Etre toujours contre toute action gouvernementale, toujours dans un esprit négatif, toujours contre, toujours anti, dans tous les cas, de toutes façons, quoi qu'il arrive, peu importe les circonstances, cela donne un sérieux coup à sa crédibilité car on ne peut guère faire une analyse objective de notre réalité qui vise l'établissement de la vérité universelle lorsqu'on est dans l'extrémisme, dans la négation totale et le défaitisme le plus obscur. Pareil pour l'autre partie qui est toujours pour les dominants du présent, toujours positive et applaudit tout ce qui vient de l'autorité toute-puissante.

Prétendre être le quatrième pouvoir pour ce qui concerne la presse ou les forces d'opposition politiques «indépendantes» pour faire, justement, pression sur les pouvoirs publics, pour les contrôler, pour anticiper et limiter tous les abus, enfin pour que le pays aille dans le bon sens. Et en parallèle, traiter toute l'élite qui gouverne de tous les noms et les accuser tous de traîtrise, à savoir de travailler contre les intérêts suprêmes de la nation puisque leur objectif, c'est de détruire le pays ! Ceci est une folie ! Nous avons là un vrai problème de finesse dans les propos, on peut même dire que cette attitude est contre-productive. Parce que le résultat final de cette atmosphère, c'est décrédibiliser la parole publique, c'est de la rendre inefficace, personne n'entendra personne, même les mots et les paroles n'auront aucune force, aucun poids et aucun sens.

Les plus sincères parmi les adeptes de cette posture croient qu'on peut lutter, en même temps, contre l'immoralité dans la sphère politique chez nous, rivaliser les réseaux internationaux très puissants de corruption, confronter les stratagèmes diaboliques de la géopolitique des dominants et combattre l'injustice dans le monde menée par des puissants lobbies qui ont influencé une grande partie des pays du monde y compris la majorité des pays arabo-africains, à titre d'exemple les grands scandales de malversations qui ont secoué notre pays ces dernières années sont tous liés à des groupes de multinationales ou/et à des sociétés issues du «monde civilisé». Ce combat est perdu d'avance si on y va avec cette naïveté excessive. Ainsi donc, pour appréhender notre réalité d'une manière objective et juste, il faut conjuguer tous ces paramètres du contexte international très peu favorable dans une perspective de complexité. Au lieu de sombrer dans cette logique pessimiste très négative, mieux vaut aider les gens de bonne volonté, dans le pouvoir ou ailleurs, pour justement résister contre les forces occultes qui ne veulent pas le bien à notre nation.
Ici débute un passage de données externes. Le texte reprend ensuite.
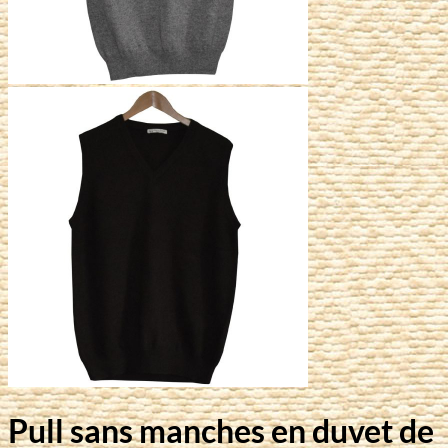
Pull sans manches en duvet de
Ceci étant dit, une partie de l'élite gouvernante alimente directement ou indirectement cette situation par son arrogance, sa langue de bois, sa démagogie et son machiavélisme exagéré. Ces gens-là n'aiment pas la clarté dans l'explicitation de la chose publique. Toutefois, il est vrai que le monde d'aujourd'hui et surtout la chose publique sont d'une complexité telle qu'on ne peut point les simplifier à une équation binaire, néanmoins, pour éviter justement ces raccourcis très dangereux, on peut, avec des mots justes, clairs et simples, décrire cette complexité et la rendre beaucoup plus limpide pour les citoyens pour qu'au final le citoyen ne tombe pas dans ce piège du catastrophisme total et assassin.
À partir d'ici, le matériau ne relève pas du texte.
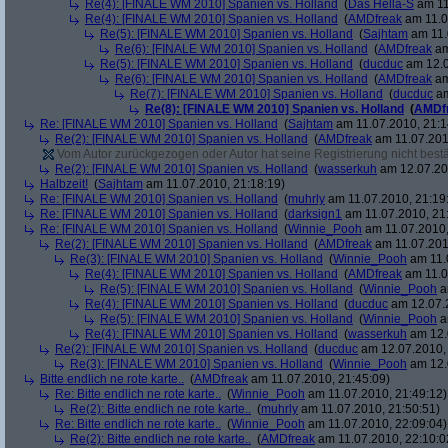
Re(4): [FINALE WM 2010] Spanien vs. Holland
(
Das Hella-S
am 11
Re(4): [FINALE WM 2010] Spanien vs. Holland
(
AMDfreak
am 11.0
Re(5): [FINALE WM 2010] Spanien vs. Holland
(
Sajhtam
am 11.
Re(6): [FINALE WM 2010] Spanien vs. Holland
(
AMDfreak
am
Re(5): [FINALE WM 2010] Spanien vs. Holland
(
ducduc
am 12.0
Re(6): [FINALE WM 2010] Spanien vs. Holland
(
AMDfreak
am
Re(7): [FINALE WM 2010] Spanien vs. Holland
(
ducduc
am
Re(8): [FINALE WM 2010] Spanien vs. Holland
(
AMDf
Re: [FINALE WM 2010] Spanien vs. Holland
(
Sajhtam
am 11.07.2010, 21:1
Re(2): [FINALE WM 2010] Spanien vs. Holland
(
AMDfreak
am 11.07.201
Vom Autor zurückgezogen oder Autor hat seine Registrierung nicht bestä
Re(2): [FINALE WM 2010] Spanien vs. Holland
(
wasserkuh
am 12.07.20
Halbzeit!
(
Sajhtam
am 11.07.2010, 21:18:19)
Re: [FINALE WM 2010] Spanien vs. Holland
(
muhrly
am 11.07.2010, 21:19
Re: [FINALE WM 2010] Spanien vs. Holland
(
darksign1
am 11.07.2010, 21
Re: [FINALE WM 2010] Spanien vs. Holland
(
Winnie_Pooh
am 11.07.2010,
Re(2): [FINALE WM 2010] Spanien vs. Holland
(
AMDfreak
am 11.07.201
Re(3): [FINALE WM 2010] Spanien vs. Holland
(
Winnie_Pooh
am 11.
Re(4): [FINALE WM 2010] Spanien vs. Holland
(
AMDfreak
am 11.0
Re(5): [FINALE WM 2010] Spanien vs. Holland
(
Winnie_Pooh
a
Re(4): [FINALE WM 2010] Spanien vs. Holland
(
ducduc
am 12.07.2
Re(5): [FINALE WM 2010] Spanien vs. Holland
(
Winnie_Pooh
a
Re(4): [FINALE WM 2010] Spanien vs. Holland
(
wasserkuh
am 12.
Re(2): [FINALE WM 2010] Spanien vs. Holland
(
ducduc
am 12.07.2010, 
Re(3): [FINALE WM 2010] Spanien vs. Holland
(
Winnie_Pooh
am 12.
Bitte endlich ne rote karte..
(
AMDfreak
am 11.07.2010, 21:45:09)
Re: Bitte endlich ne rote karte..
(
Winnie_Pooh
am 11.07.2010, 21:49:12)
Re(2): Bitte endlich ne rote karte..
(
muhrly
am 11.07.2010, 21:50:51)
Re: Bitte endlich ne rote karte..
(
Winnie_Pooh
am 11.07.2010, 22:09:04)
Re(2): Bitte endlich ne rote karte..
(
AMDfreak
am 11.07.2010, 22:10:0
C'est vrai qu'il existe des vérités subjectives que chacun de nous construit selon ses opinions, son idéologie et sa vison du monde mais il y a aussi une vérité universelle en dehors de nous car il y a une réalité objective solide et tout n'est pas construit. Nier cette réalité, c'est vouloir laisser une grande marge aux marchands du désespoir. Dans ce sens, et à l'instar de tous les pays du monde et malgré le fait qu'il y a beaucoup de lacunes, beaucoup de problèmes sociétaux à corriger, beaucoup de comportements de la part de l'administration et des pouvoirs publics à combattre mais il y a également beaucoup de réalisations, beaucoup de choses positives dans l'action gouvernementale à encourager. Cela est la vérité, elle est objective et elle est aussi simple que ça.